Now that I’m out of the publishing biz, books come to me haphazardly, and I get my book gossip through others. A close friend told me that this book had a lot of buzz around it, so obviously that pushed me to pick it up, even though it physically hurt my wrists to hold it while reading if I was without a pillow to support it. Now that I’ve grown superhuman strength in my forearms, I also feel confident enough to stay that the daunting length of the novel is worth it. It also serves as a good excuse as to why I haven’t posted in so long-I literally had nothing else to write about, I was too busy reading this book!

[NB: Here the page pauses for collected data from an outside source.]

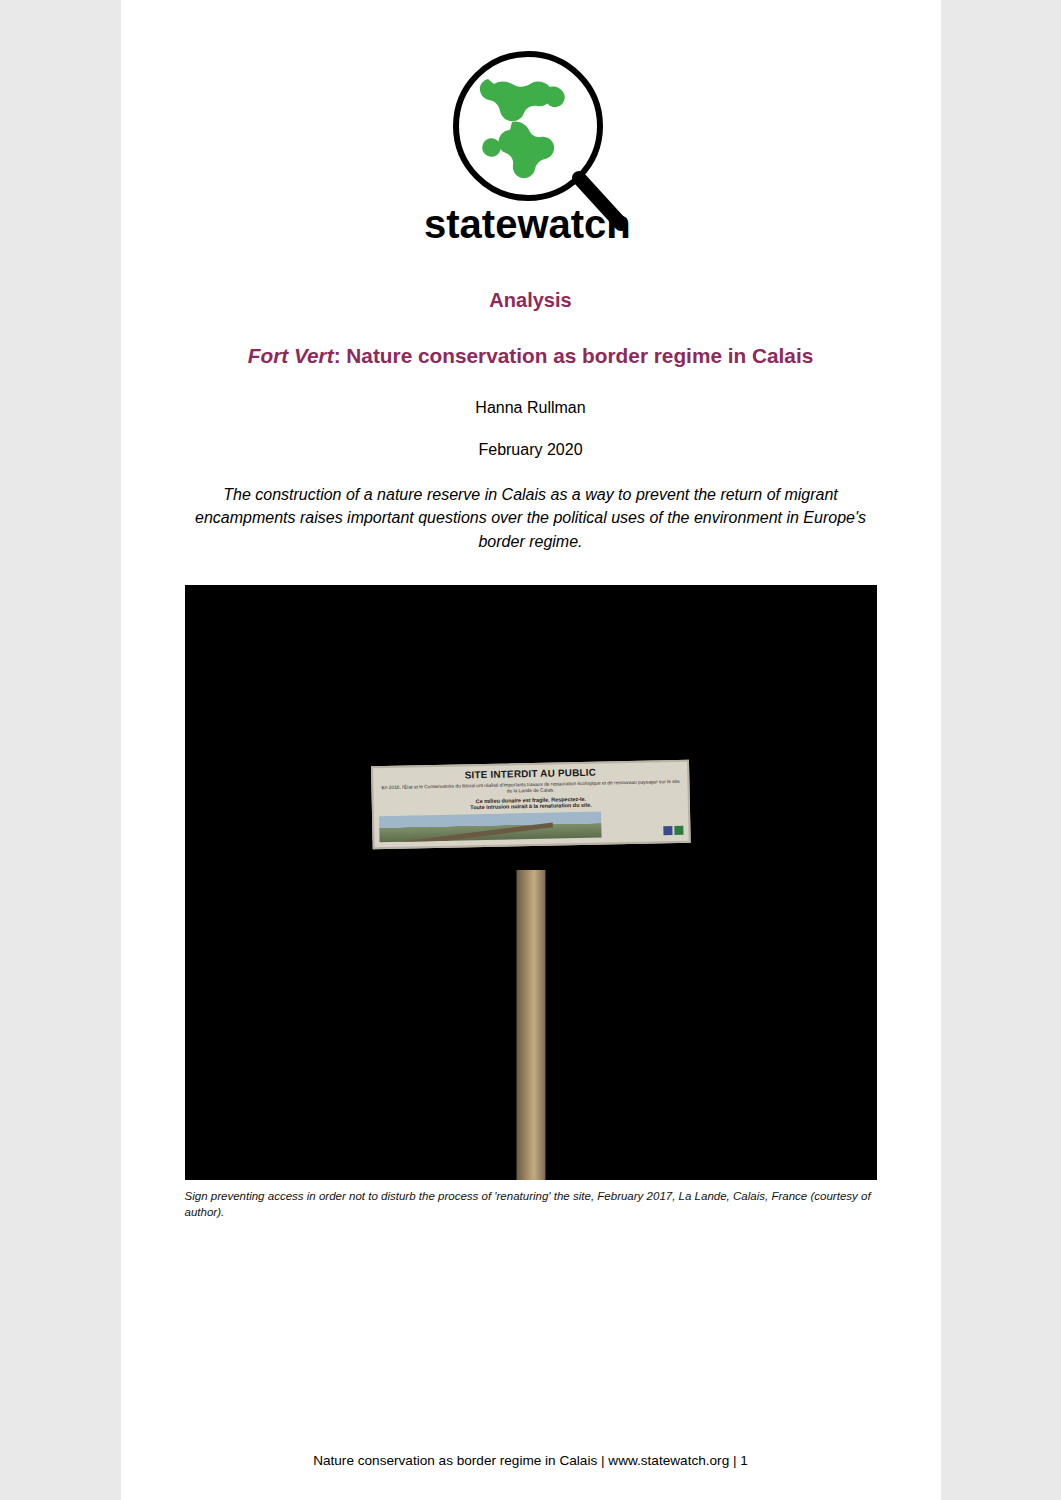statewatch
Analysis
Fort Vert: Nature conservation as border regime in Calais
Hanna Rullman
February 2020
The construction of a nature reserve in Calais as a way to prevent the return of migrant encampments raises important questions over the political uses of the environment in Europe's border regime.
SITE INTERDIT AU PUBLIC
En 2016, l'État et le Conservatoire du littoral ont réalisé d'importants travaux de restauration écologique et de renouveau paysager sur le site de la Lande de Calais.
Ce milieu dunaire est fragile. Respectez-le.
Toute intrusion nuirait à la renaturation du site.
Sign preventing access in order not to disturb the process of 'renaturing' the site, February 2017, La Lande, Calais, France (courtesy of author).
Nature conservation as border regime in Calais | www.statewatch.org | 1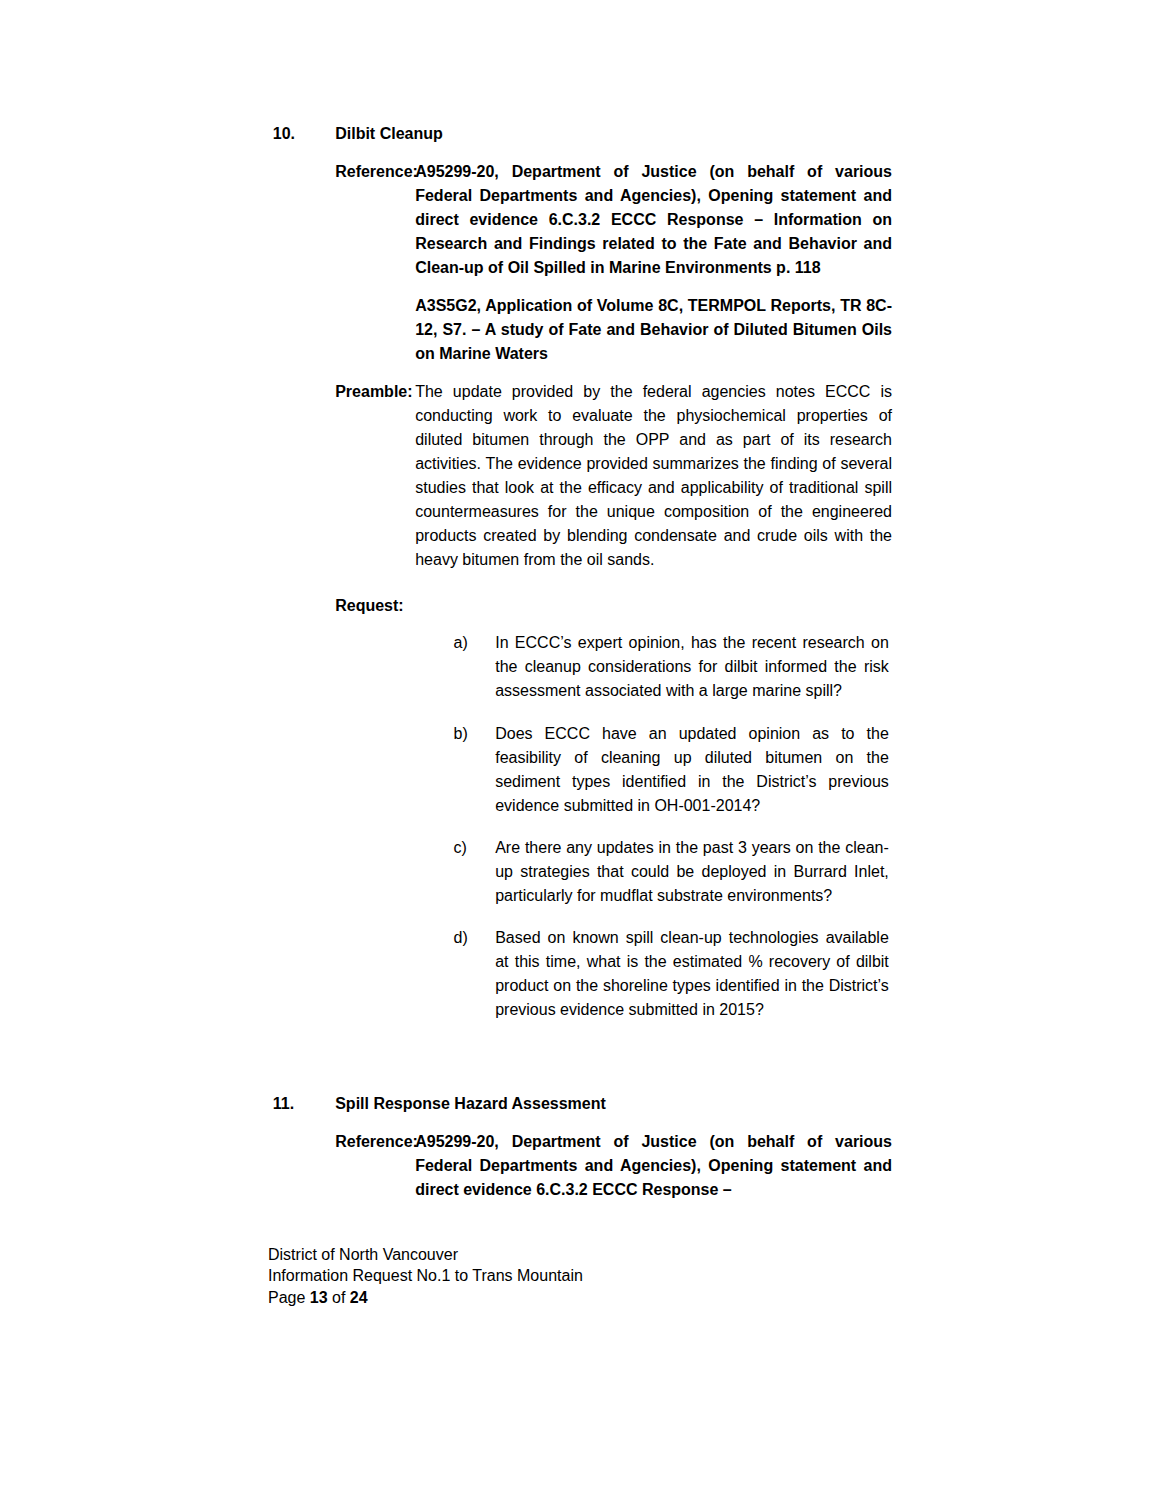10.
Dilbit Cleanup
Reference:
A95299-20, Department of Justice (on behalf of various Federal Departments and Agencies), Opening statement and direct evidence 6.C.3.2 ECCC Response – Information on Research and Findings related to the Fate and Behavior and Clean-up of Oil Spilled in Marine Environments p. 118
A3S5G2, Application of Volume 8C, TERMPOL Reports, TR 8C-12, S7. – A study of Fate and Behavior of Diluted Bitumen Oils on Marine Waters
Preamble:
The update provided by the federal agencies notes ECCC is conducting work to evaluate the physiochemical properties of diluted bitumen through the OPP and as part of its research activities. The evidence provided summarizes the finding of several studies that look at the efficacy and applicability of traditional spill countermeasures for the unique composition of the engineered products created by blending condensate and crude oils with the heavy bitumen from the oil sands.
Request:
a) In ECCC’s expert opinion, has the recent research on the cleanup considerations for dilbit informed the risk assessment associated with a large marine spill?
b) Does ECCC have an updated opinion as to the feasibility of cleaning up diluted bitumen on the sediment types identified in the District’s previous evidence submitted in OH-001-2014?
c) Are there any updates in the past 3 years on the clean-up strategies that could be deployed in Burrard Inlet, particularly for mudflat substrate environments?
d) Based on known spill clean-up technologies available at this time, what is the estimated % recovery of dilbit product on the shoreline types identified in the District’s previous evidence submitted in 2015?
11.
Spill Response Hazard Assessment
Reference:
A95299-20, Department of Justice (on behalf of various Federal Departments and Agencies), Opening statement and direct evidence 6.C.3.2 ECCC Response –
District of North Vancouver
Information Request No.1 to Trans Mountain
Page 13 of 24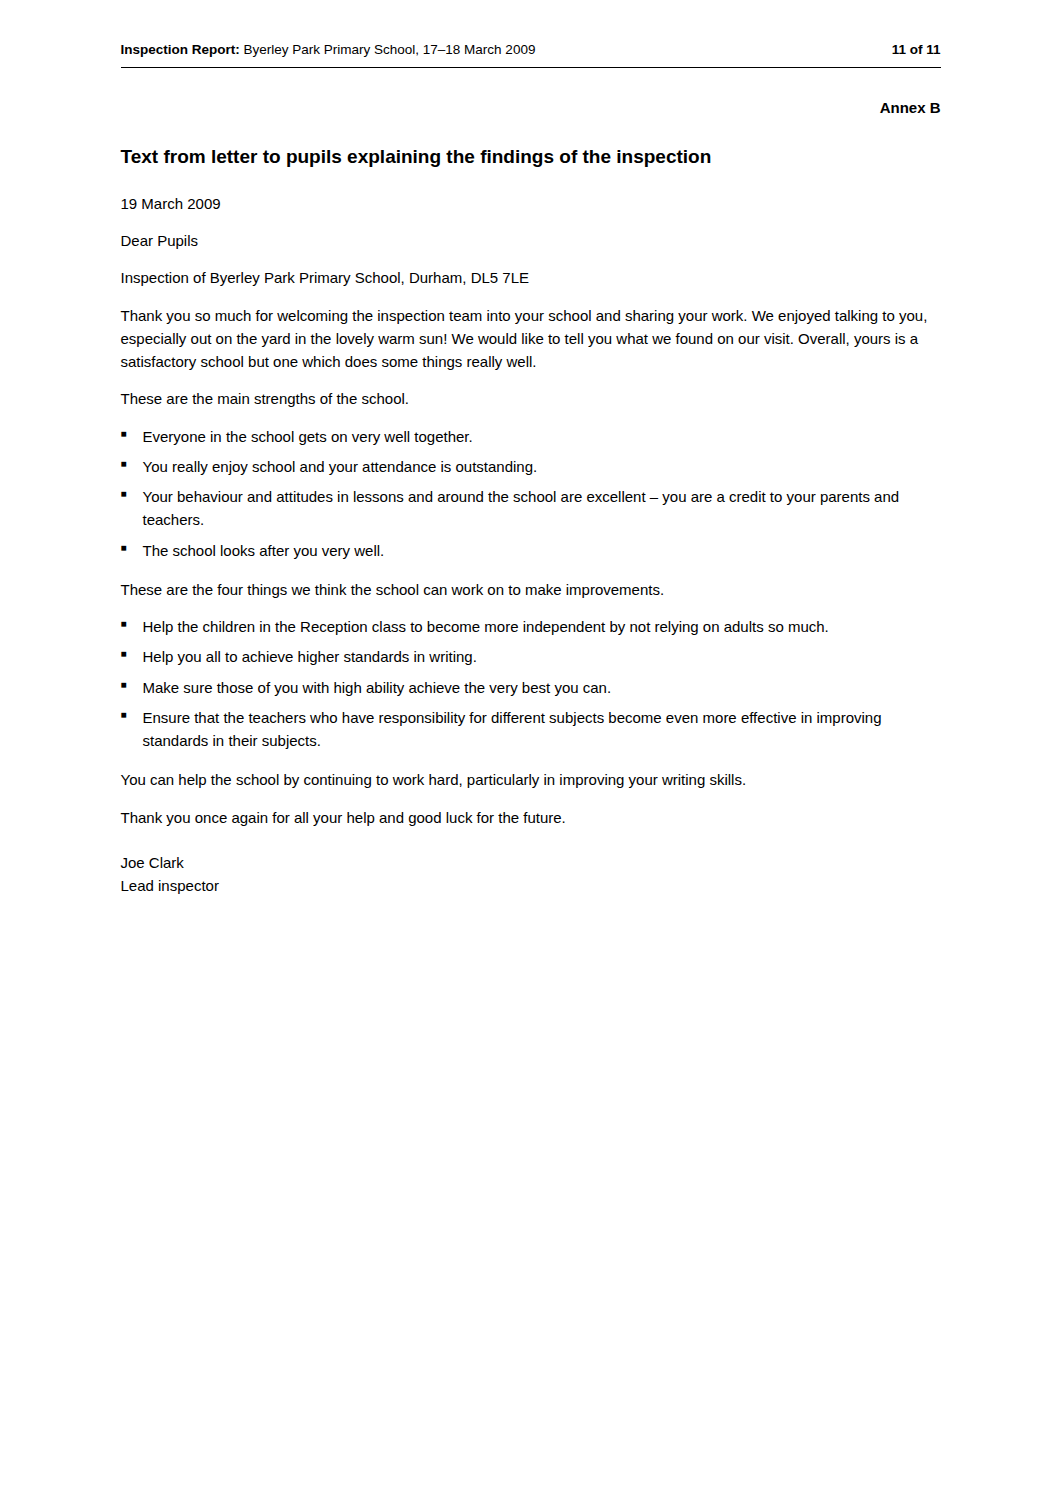Inspection Report: Byerley Park Primary School, 17–18 March 2009
11 of 11
Annex B
Text from letter to pupils explaining the findings of the inspection
19 March 2009
Dear Pupils
Inspection of Byerley Park Primary School, Durham, DL5 7LE
Thank you so much for welcoming the inspection team into your school and sharing your work. We enjoyed talking to you, especially out on the yard in the lovely warm sun! We would like to tell you what we found on our visit. Overall, yours is a satisfactory school but one which does some things really well.
These are the main strengths of the school.
Everyone in the school gets on very well together.
You really enjoy school and your attendance is outstanding.
Your behaviour and attitudes in lessons and around the school are excellent – you are a credit to your parents and teachers.
The school looks after you very well.
These are the four things we think the school can work on to make improvements.
Help the children in the Reception class to become more independent by not relying on adults so much.
Help you all to achieve higher standards in writing.
Make sure those of you with high ability achieve the very best you can.
Ensure that the teachers who have responsibility for different subjects become even more effective in improving standards in their subjects.
You can help the school by continuing to work hard, particularly in improving your writing skills.
Thank you once again for all your help and good luck for the future.
Joe Clark
Lead inspector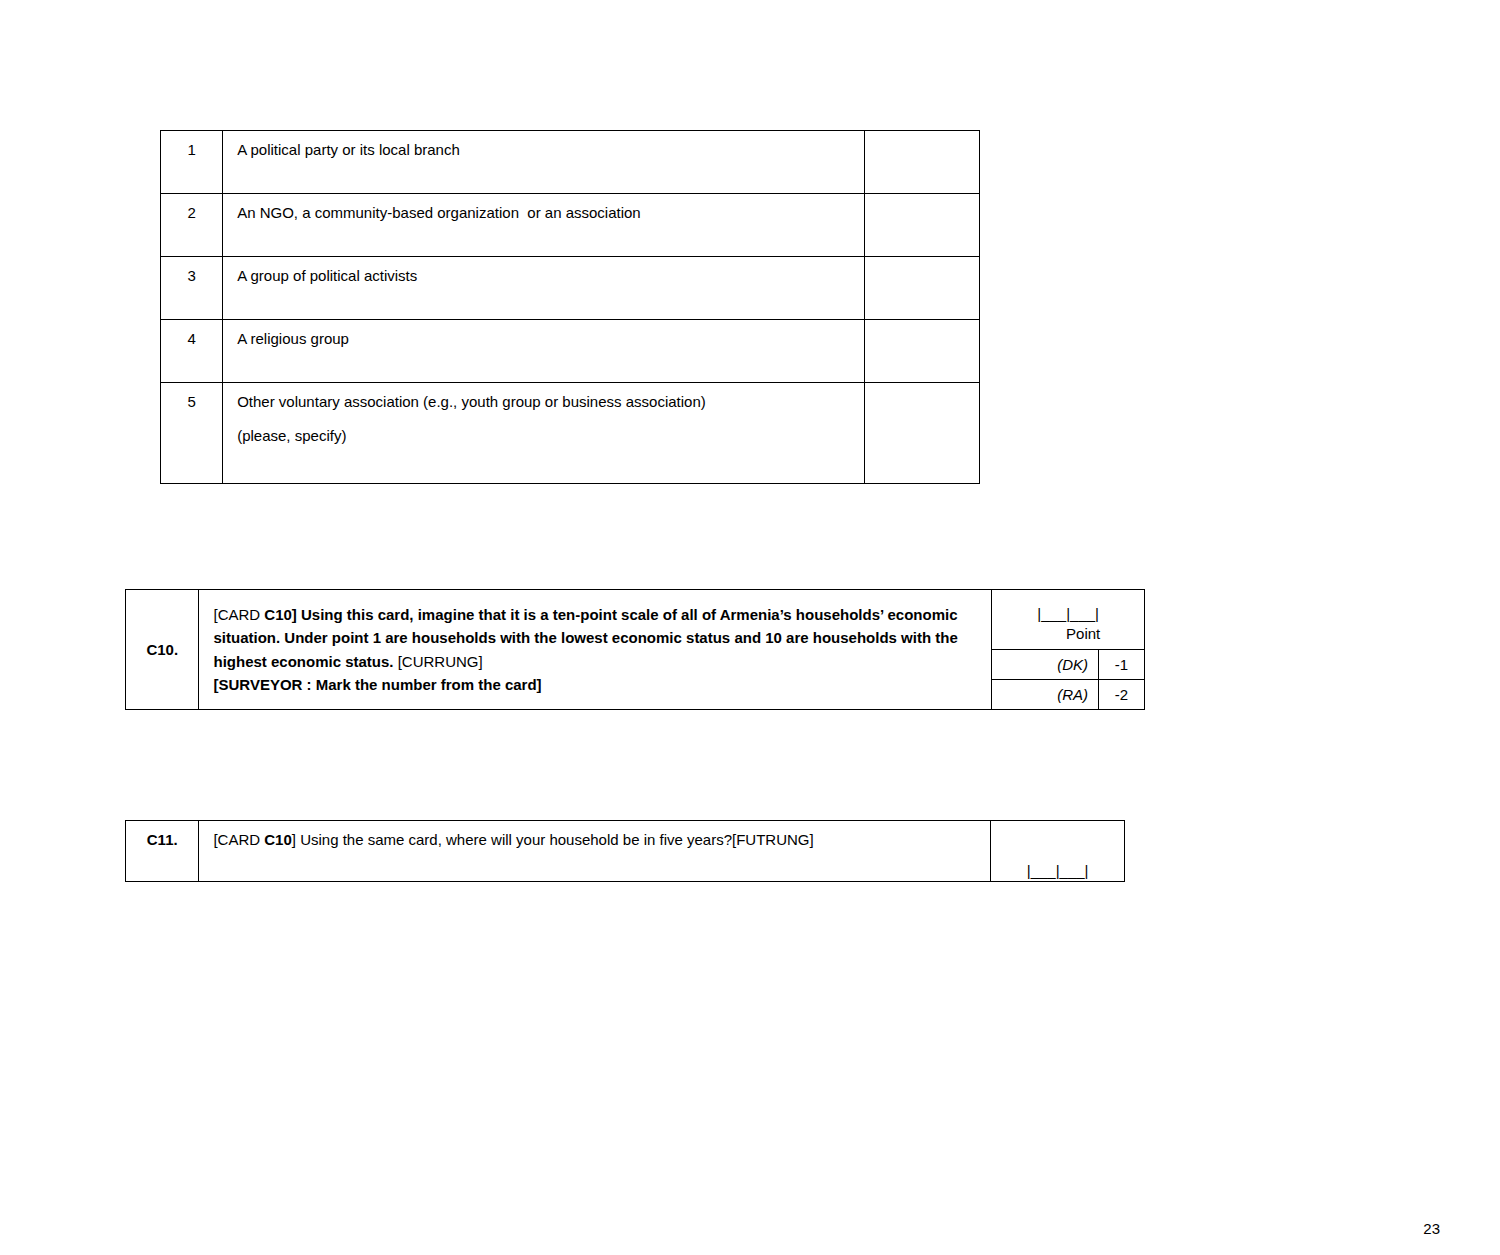| 1 | A political party or its local branch | |
| 2 | An NGO, a community-based organization or an association | |
| 3 | A group of political activists | |
| 4 | A religious group | |
| 5 | Other voluntary association (e.g., youth group or business association) (please, specify) | |
| C10. | [CARD C10] Using this card, imagine that it is a ten-point scale of all of Armenia’s households’ economic situation. Under point 1 are households with the lowest economic status and 10 are households with the highest economic status. [CURRUNG] [SURVEYOR : Mark the number from the card] | / /___/___/ Point / / (DK) / -1 / / (RA) / -2 / |
| C11. | [CARD C10 ] Using the same card, where will your household be in five years?[FUTRUNG] | /___/___/ |
23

The story starts off on a despairing note (the protagonist Theo losing his mother in an explosion) and things don’t get much better for the young boy as it continues (his estranged, alcoholic father insists on reinserting himself into his life), but I wouldn’t say this is a ‘sad’ novel because it follows Theo throughout the first third of his life, so you get to see his ups and downs as he experiences them. Plus, I don’t like sad books, there’s enough depressing stuff on the radio, television, and internet, so if I can avoid a downer of a book, I definitely will, but Goldfinch (despite the low points) still has an uplifting message at the end, which Tartt will go into extreme detail about, so you have that to look forward to.
Before I end off this rambling mess of a blog post, I do want to mention how much I enjoyed the character Boris-keep your eyes out for him, he doesn’t show up until a couple hundred pages in, but he is an absolute delight to read about. Some reviewer or another mentions that he lights up every page, and this is a great way to describe him because he adds so much to the plot of the book, as well as Theo’s life in general. Maybe it’s my Ukrainian roots that are showing here, but the very ‘Russian-ness’ of Boris is a great dichotomy against Theo’s annoying New York-ness, and Boris’s Slavic tendencies (quick to temper, but can’t keep a grudge) prompt some very fascinating yet believable exchanges between the two characters.